Die IG bestätigte, dass die Hafenarbeiter nach dem Fototermin von 6 Uhr morgens am ILWU-Gewerkschaftshaus zur Arbeit oder nach Hause gegangen waren. Später marschierten wir mit der IG und Mitgliedern der Malergewerkschaft in Portland und skandierten Losungen über die Notwendigkeit von Arbeiteraktionen, um die Faschisten zu zerschlagen, und für die Einheit der Arbeiter aller Länder. Wir riefen: hoch die Arbeiter und nieder mit den Faschisten, als wir zu jenen stießen, die erschienen waren, um der Alt-right am Alamo Square entgegenzutreten.
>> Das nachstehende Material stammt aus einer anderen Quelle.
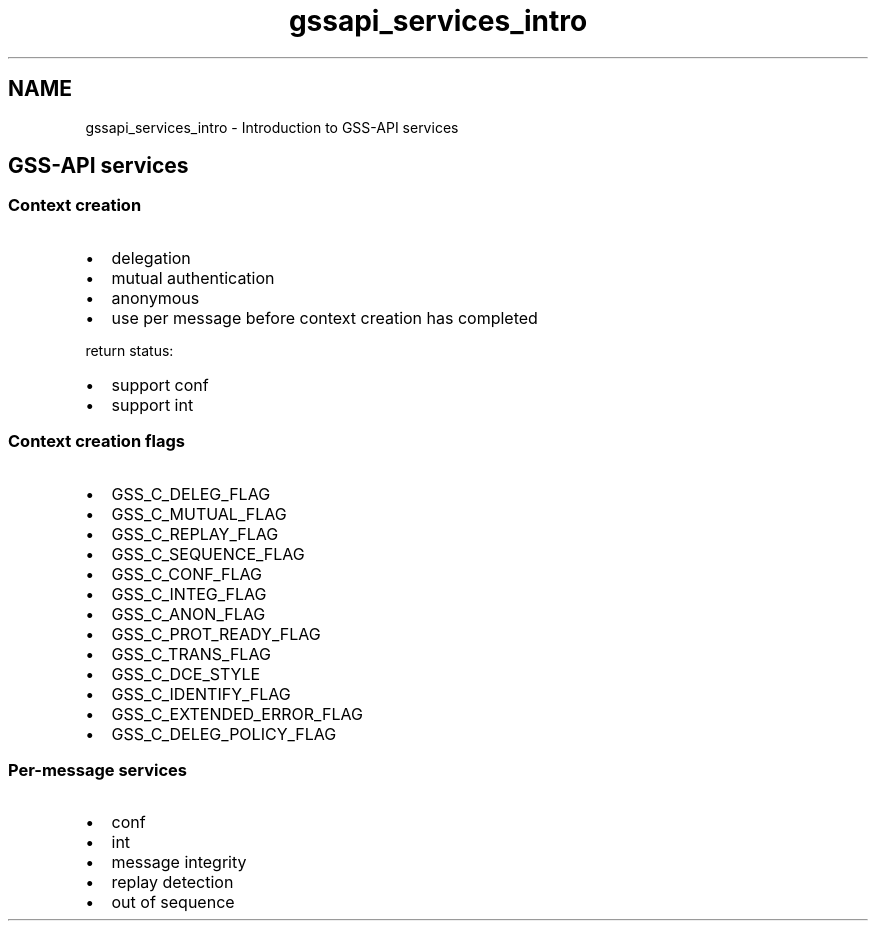 .\"	$NetBSD: gssapi_services_intro.3,v 1.3 2023/06/19 21:41:39 christos Exp $
.\"
.TH "gssapi_services_intro" 3 "Tue Nov 15 2022" "Version 7.8.0" "Heimdal GSS-API library" \" -*- nroff -*-
.ad l
.nh
.SH NAME
gssapi_services_intro \- Introduction to GSS-API services 

.SH "GSS-API services"
.PP
.SS "Context creation"
.IP "\(bu" 2
delegation
.IP "\(bu" 2
mutual authentication
.IP "\(bu" 2
anonymous
.IP "\(bu" 2
use per message before context creation has completed
.PP
.PP
return status:
.IP "\(bu" 2
support conf
.IP "\(bu" 2
support int
.PP
.SS "Context creation flags"
.IP "\(bu" 2
GSS_C_DELEG_FLAG
.IP "\(bu" 2
GSS_C_MUTUAL_FLAG
.IP "\(bu" 2
GSS_C_REPLAY_FLAG
.IP "\(bu" 2
GSS_C_SEQUENCE_FLAG
.IP "\(bu" 2
GSS_C_CONF_FLAG
.IP "\(bu" 2
GSS_C_INTEG_FLAG
.IP "\(bu" 2
GSS_C_ANON_FLAG
.IP "\(bu" 2
GSS_C_PROT_READY_FLAG
.IP "\(bu" 2
GSS_C_TRANS_FLAG
.IP "\(bu" 2
GSS_C_DCE_STYLE
.IP "\(bu" 2
GSS_C_IDENTIFY_FLAG
.IP "\(bu" 2
GSS_C_EXTENDED_ERROR_FLAG
.IP "\(bu" 2
GSS_C_DELEG_POLICY_FLAG
.PP
.SS "Per-message services"
.IP "\(bu" 2
conf
.IP "\(bu" 2
int
.IP "\(bu" 2
message integrity
.IP "\(bu" 2
replay detection
.IP "\(bu" 2
out of sequence 
.PP

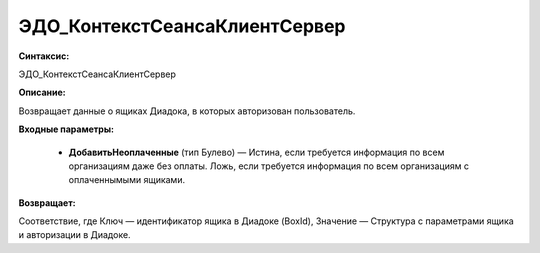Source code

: ЭДО_КонтекстСеансаКлиентСервер
=============================================

**Синтаксис:**

ЭДО_КонтекстСеансаКлиентСервер

**Описание:**

Возвращает данные о ящиках Диадока, в которых авторизован пользователь.

**Входные параметры:**

      * **ДобавитьНеоплаченные** (тип Булево) — Истина, если требуется информация по всем организациям даже без оплаты. Ложь, если требуется информация по всем организациям с оплаченнымыми ящиками.

**Возвращает:**

Соответствие, где Ключ — идентификатор ящика в Диадоке (BoxId), Значение — Структура с параметрами ящика и авторизации в Диадоке.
Die Menge war begeistert, einen organisierten Gewerkschaftsblock zu sehen, wenn auch einen ziemlich kleinen und inoffiziellen. Stellt euch vor, wie es gewesen wäre, wenn Hunderte von uns in Gewerkschaftsblöcken marschiert wären, anstatt lediglich 20 als Einzelmitglieder.
In Kenntnis der Geschichte der IG und ihrer zentristischen Politik war ich nicht allzu überrascht, als ich an diesem Abend ihren Artikel sah, der von einem großen Sieg der ILWU sprach. Da standen all die richtigen revolutionären Formulierungen, aber der Verrat der ILWU-Führung wurde völlig vertuscht. Viele meiner Kollegen, die an diesem Tag auf die Straße gegangen waren, waren von diesem Artikel mehr als verwirrt. Sie fragten sich, ob die Mitglieder der IG Wahnvorstellungen hatten; wir alle hatten die ganze Woche lang das Vorgehen der ILWU-Führung gesehen und ihre Worte gehört! Für mich ist klar, dass die IG, wie der Rest der reformistischen Linken, vor einem Flügel der Gewerkschaftsbürokratie kapituliert und ihr nur ein revolutionäreres Mäntelchen umhängen will als einige der eher offen reformistischen sozialistischen Gruppen. Unbedingt notwendig ist ein Kampf für den Aufbau einer prinzipienfesten, programmatisch basierten Klassenkampfopposition gegen die jetzigen prokapitalistischen Irreführer in den Gewerkschaften, als Teil des Kampfes für den Aufbau einer revolutionären Arbeiterpartei.